PAGE EXTRACT:

________________

Ooh, so many - although as I haven't got any kids probably not as many as most people on here! I know one of the worst I didn't clean up - (don't be eating while you're reading this, it's a bit didgusting) I used to meet my twin every week in town, she had a baby (he's 21 now!) and one day I had a blinding headache & didn't feel like going but she wasn't on the phone at the time so I dragged myself to the bus, it was a boiling hot day for a change,the only seat was at the back facing the engine, the woman facing me had sandals on - you can guess what happened! Have you got any stories frencil?
About six years ago, when I was single and childless, I went to visit my sister. Her husband had been sent overseas for a year and, at this point, he had been gone for about four months. Her oldest child had gotten the flu and managed to give it to her little sister. By the time I got up to visit, my sister had been housebound with two sick children for over two weeks. She was tearing her hair out, and her little one was still ill.
I told her that I'd watch the little one for her so she could run some errands and get away from the house for a while.
Did I mention that I had no experience with young children?

________________

DATA LISTING:
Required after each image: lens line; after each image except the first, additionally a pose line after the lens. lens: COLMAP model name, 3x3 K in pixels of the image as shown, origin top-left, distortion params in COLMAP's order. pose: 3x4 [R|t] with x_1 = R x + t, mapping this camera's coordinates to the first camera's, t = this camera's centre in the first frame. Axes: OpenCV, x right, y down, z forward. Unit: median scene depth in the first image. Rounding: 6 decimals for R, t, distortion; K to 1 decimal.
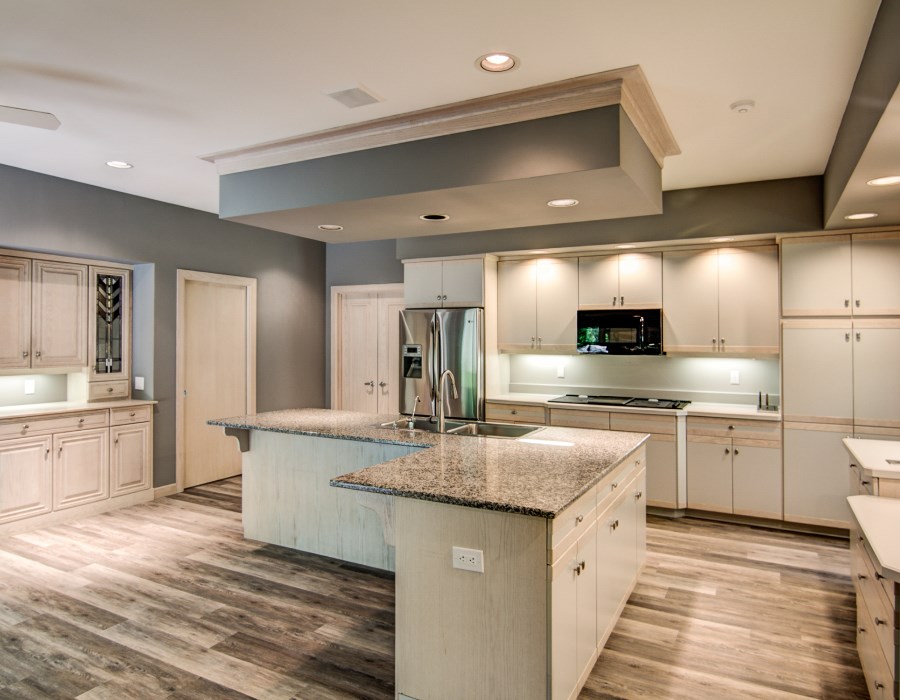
lens RADIAL K [[585.8, 0, 448.3], [0, 585.8, 322.5], [0, 0, 1]] dist [-0.008474, -0.003678]
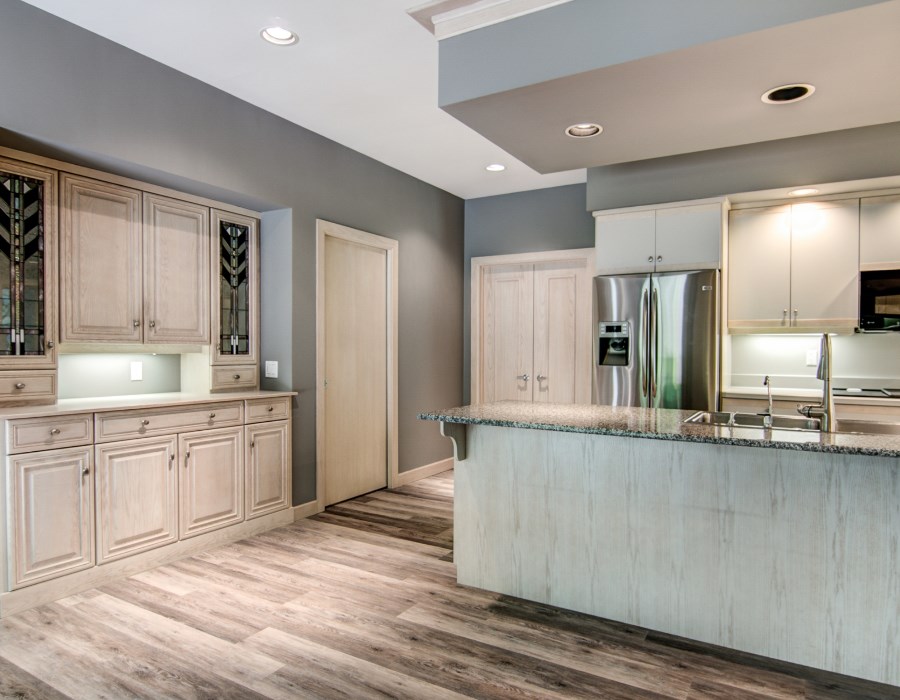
lens RADIAL K [[588.3, 0, 450.0], [0, 588.3, 350.0], [0, 0, 1]] dist [-0.001799, -0.002831]
pose [[0.998892, 0.000615, -0.047057, -0.286946], [0.000784, 0.999558, 0.029719, 0.062424], [0.047055, -0.029723, 0.998450, 0.274195]]
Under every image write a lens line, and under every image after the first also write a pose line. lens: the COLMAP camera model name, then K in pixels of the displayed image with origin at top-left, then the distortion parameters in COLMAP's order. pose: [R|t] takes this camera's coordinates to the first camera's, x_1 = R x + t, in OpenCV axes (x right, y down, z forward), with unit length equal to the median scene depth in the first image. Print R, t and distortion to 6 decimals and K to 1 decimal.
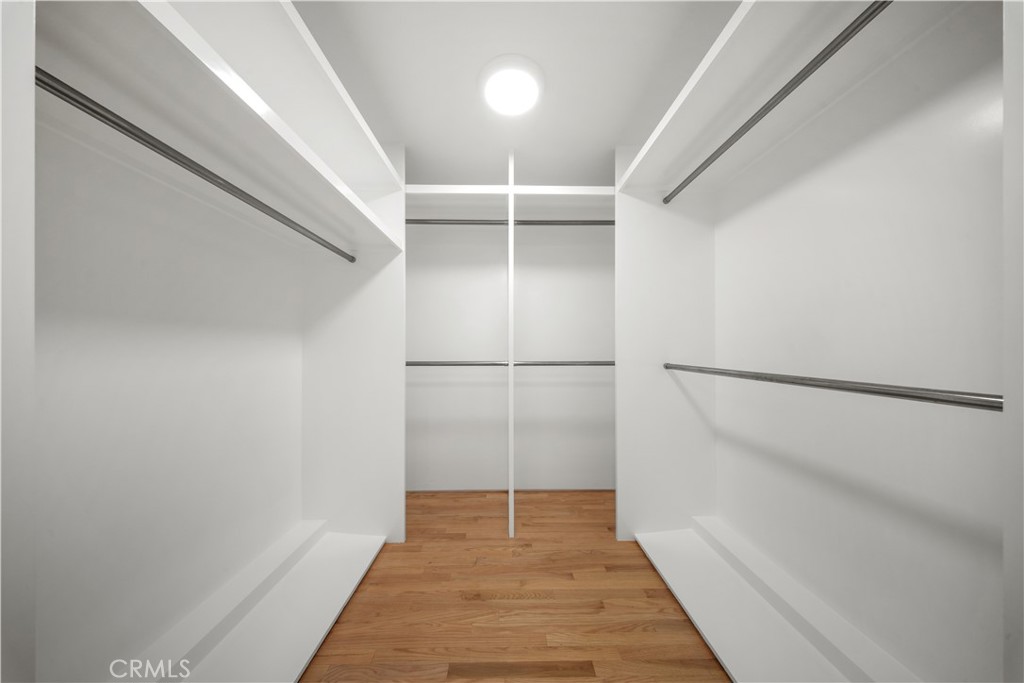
lens RADIAL K [[302.2, 0, 510.2], [0, 302.2, 348.7], [0, 0, 1]] dist [-0.009535, 0.000021]
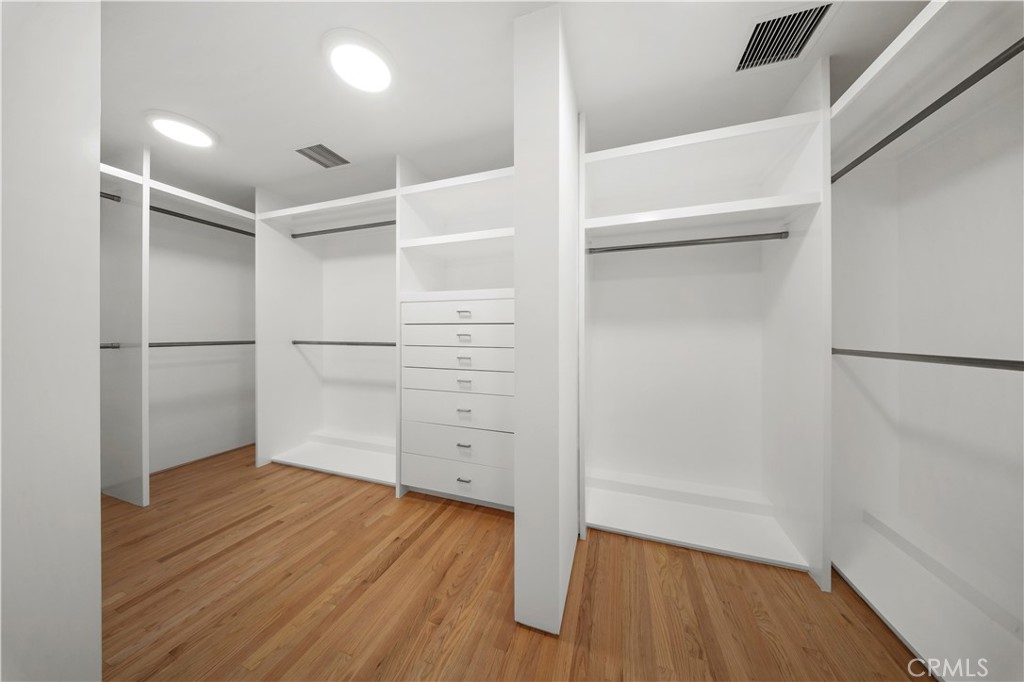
lens RADIAL K [[302.2, 0, 512.5], [0, 302.2, 335.1], [0, 0, 1]] dist [-0.009535, 0.000021]
pose [[0.342876, -0.002272, 0.939378, -0.552461], [-0.007589, 0.999958, 0.005189, 0.000653], [-0.939350, -0.008908, 0.342844, -0.598284]]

________________

TASK PROMPT:
Do the following statements agree with the forum posts above? For each, answer yes or no and quote the words that decide it.
(a) The twin's baby is now 21.
(b) The sister's husband had been away for about a year at the time of the visit.
(c) The person who visited the sister had no experience with young children.

RESULT:
(a) Yes: "she had a baby (he's 21 now!)"
(b) No: "he had been gone for about four months"
(c) Yes: "I had no experience with young children"